If you believe that masturbation is a sin, let me warn you off. Don’t read any further. This post is aimed at assistanting parents in the Mormon church who believe it’s a natural and normal part of growing up.
Personally, I have changed my mindset regarding this practice. It’s not a sin. You can find my reasoning HERE. Since I wrote the article, I have spoken with many members who share my point of view. This includes former bishops, former stake presidents, former stake presidency and bishopric counselors. And….a current bishopric member.
In order to avoid saying ‘masturbation’ at every stop, I’ll take the pressure off by alternating with ‘bippity-bop.’
How to Talk to Your Kids
Sounds pretty uncomfortable, right? I’m not an expert. I have no experience. That opportunity was missed during my child rearing adventures. My wife says that she now regrets never having discussed it with our 6 daughters.

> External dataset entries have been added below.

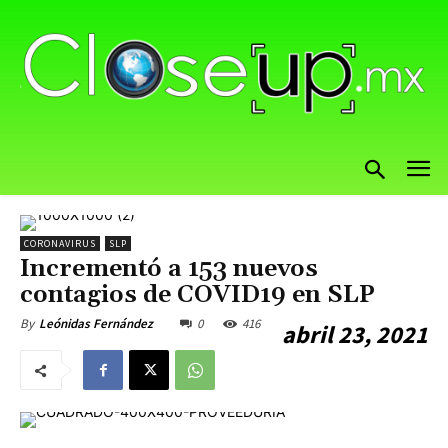
CORONAVIRUS
SLP
Incrementó a 153 nuevos
contagios de COVID19 en SLP
0
416
By
Leónidas Fernández
abril 23, 2021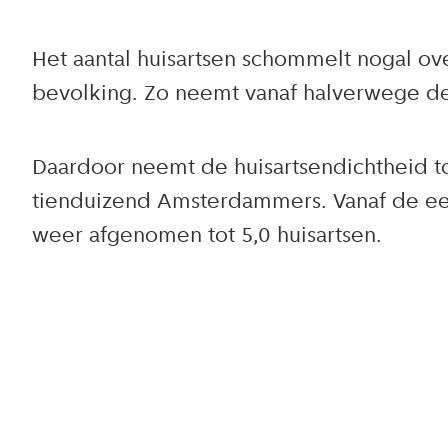
Het aantal huisartsen schommelt nogal ov
bevolking. Zo neemt vanaf halverwege de j
Daardoor neemt de huisartsendichtheid to
tienduizend Amsterdammers. Vanaf de eeuw
weer afgenomen tot 5,0 huisartsen.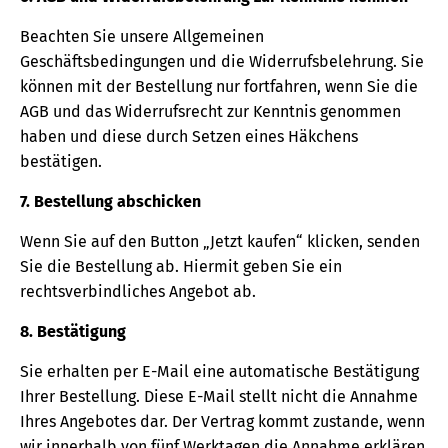
Beachten Sie unsere Allgemeinen
Geschäftsbedingungen und die Widerrufsbelehrung. Sie
können mit der Bestellung nur fortfahren, wenn Sie die
AGB und das Widerrufsrecht zur Kenntnis genommen
haben und diese durch Setzen eines Häkchens
bestätigen.
7. Bestellung abschicken
Wenn Sie auf den Button „Jetzt kaufen“ klicken, senden
Sie die Bestellung ab. Hiermit geben Sie ein
rechtsverbindliches Angebot ab.
8. Bestätigung
Sie erhalten per E-Mail eine automatische Bestätigung
Ihrer Bestellung. Diese E-Mail stellt nicht die Annahme
Ihres Angebotes dar. Der Vertrag kommt zustande, wenn
wir innerhalb von fünf Werktagen die Annahme erklären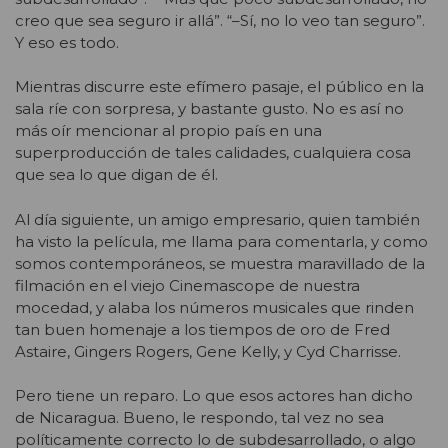
creo que sea seguro ir allá”. “–Sí, no lo veo tan seguro”.
Y eso es todo.
Mientras discurre este efímero pasaje, el público en la
sala ríe con sorpresa, y bastante gusto. No es así no
más oír mencionar al propio país en una
superproducción de tales calidades, cualquiera cosa
que sea lo que digan de él.
Al día siguiente, un amigo empresario, quien también
ha visto la película, me llama para comentarla, y como
somos contemporáneos, se muestra maravillado de la
filmación en el viejo Cinemascope de nuestra
mocedad, y alaba los números musicales que rinden
tan buen homenaje a los tiempos de oro de Fred
Astaire, Gingers Rogers, Gene Kelly, y Cyd Charrisse.
Pero tiene un reparo. Lo que esos actores han dicho
de Nicaragua. Bueno, le respondo, tal vez no sea
políticamente correcto lo de subdesarrollado, o algo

Absent any personal experience to share, I simply googled: “How to talk to your children about bippity-bop.” Nothing relevant came up. Then I substituted ‘masturbation’ for ‘bippity.’ Boy, did that ever do the trick. Up popped many great resources for talking about the bop.
My two favorites:
First: How to Talk to Kids About Masturbation by Betsy Brown Braun. Click HERE.
In her video, Betsy provides a simple & straightforward method for a short discussion with children. Her approach takes the edge off of a possibly awkward conversation. My wife really liked this one.

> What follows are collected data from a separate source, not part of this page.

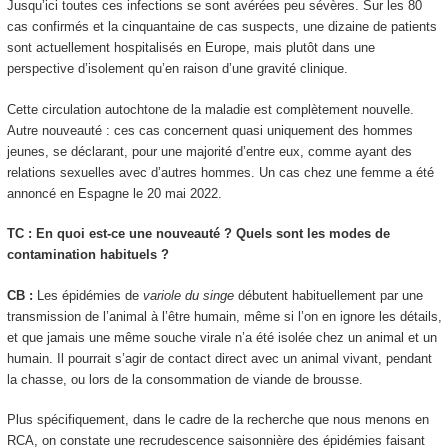
Jusqu’ici toutes ces infections se sont avérées peu sévères. Sur les 80
cas confirmés et la cinquantaine de cas suspects, une dizaine de patients
sont actuellement hospitalisés en Europe, mais plutôt dans une
perspective d’isolement qu’en raison d’une gravité clinique.
Cette circulation autochtone de la maladie est complètement nouvelle.
Autre nouveauté : ces cas concernent quasi uniquement des hommes
jeunes, se déclarant, pour une majorité d’entre eux, comme ayant des
relations sexuelles avec d’autres hommes. Un cas chez une femme a été
annoncé en Espagne le 20 mai 2022.
TC : En quoi est-ce une nouveauté ? Quels sont les modes de
contamination habituels ?
CB :
Les épidémies de
variole du singe
débutent habituellement par une
transmission de l’animal à l’être humain, même si l’on en ignore les détails,
et que jamais une même souche virale n’a été isolée chez un animal et un
humain. Il pourrait s’agir de contact direct avec un animal vivant, pendant
la chasse, ou lors de la consommation de viande de brousse.
Plus spécifiquement, dans le cadre de la recherche que nous menons en
RCA, on constate une recrudescence saisonnière des épidémies faisant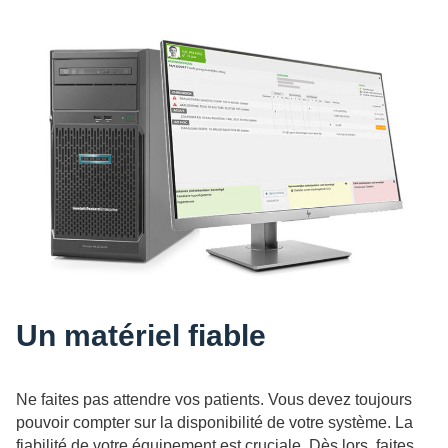
Un matériel fiable
Ne faites pas attendre vos patients. Vous devez toujours
pouvoir compter sur la disponibilité de votre système. La
fiabilité de votre équipement est cruciale. Dès lors, faites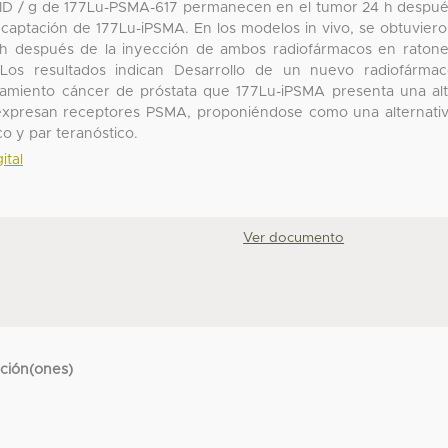
% ID / g de 177Lu-PSMA-617 permanecen en el tumor 24 h despu
captación de 177Lu-iPSMA. En los modelos in vivo, se obtuvier
 h después de la inyección de ambos radiofármacos en raton
 Los resultados indican Desarrollo de un nuevo radiofárma
atamiento cáncer de próstata que 177Lu-iPSMA presenta una al
eexpresan receptores PSMA, proponiéndose como una alternati
o y par teranóstico.
ital
Ver documento
cción(ones)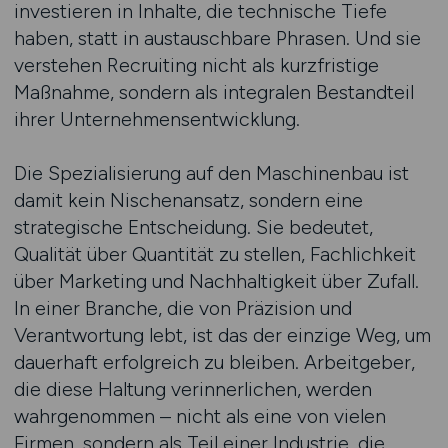
investieren in Inhalte, die technische Tiefe
haben, statt in austauschbare Phrasen. Und sie
verstehen Recruiting nicht als kurzfristige
Maßnahme, sondern als integralen Bestandteil
ihrer Unternehmensentwicklung.
Die Spezialisierung auf den Maschinenbau ist
damit kein Nischenansatz, sondern eine
strategische Entscheidung. Sie bedeutet,
Qualität über Quantität zu stellen, Fachlichkeit
über Marketing und Nachhaltigkeit über Zufall.
In einer Branche, die von Präzision und
Verantwortung lebt, ist das der einzige Weg, um
dauerhaft erfolgreich zu bleiben. Arbeitgeber,
die diese Haltung verinnerlichen, werden
wahrgenommen – nicht als eine von vielen
Firmen, sondern als Teil einer Industrie, die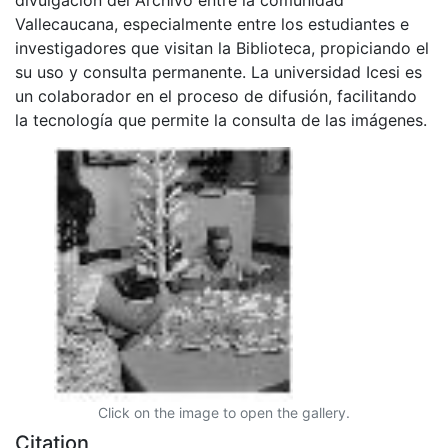
Vallecaucana, especialmente entre los estudiantes e
investigadores que visitan la Biblioteca, propiciando el
su uso y consulta permanente. La universidad Icesi es
un colaborador en el proceso de difusión, facilitando
la tecnología que permite la consulta de las imágenes.
Click on the image to open the gallery.
Citation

Second: Tips for Talking with Kids About Masturbation by Melanie Davis. Click HERE.
Melanie takes the essay approach. A short one. But, packed with lots of good information. Combined with Betsy’s video, both of them would have given me the tools and the confidence to discuss bippity-bop with my kids.
Why Talk to Your Kids?
If you don’t, it’s highly likely that a bishop, bishopric counselor, youth leader, or friend will teach your kids that masturbation is a big fat sin. Take control. They are your children. Don’t let them be scarred by unnecessary guilt and shame being heaped on the during their precious teen-age years.
Listen to this story. Don’t let it be the story of the adult future of your child. This is a man in his late 30’s.
Here is one of my biggest problems with the church and why I don’t want my kids in it: guilt and shame.
My childhood should have been great. On paper, things went well. But I absolutely abhorred my childhood. Why? Because I was a boy who masturbated. And I was committing a sin second only to murder! I hated myself and I lived in fear and guilt and self loathing. I despised me and it tainted my entire adolescence. And I am going to do everything in my power to make sure that none of my children EVER feel the burden of that unnecessary guilt.
For Good Measure
Yesterday, I had the following conversation with a bishopric counselor…not in my ward.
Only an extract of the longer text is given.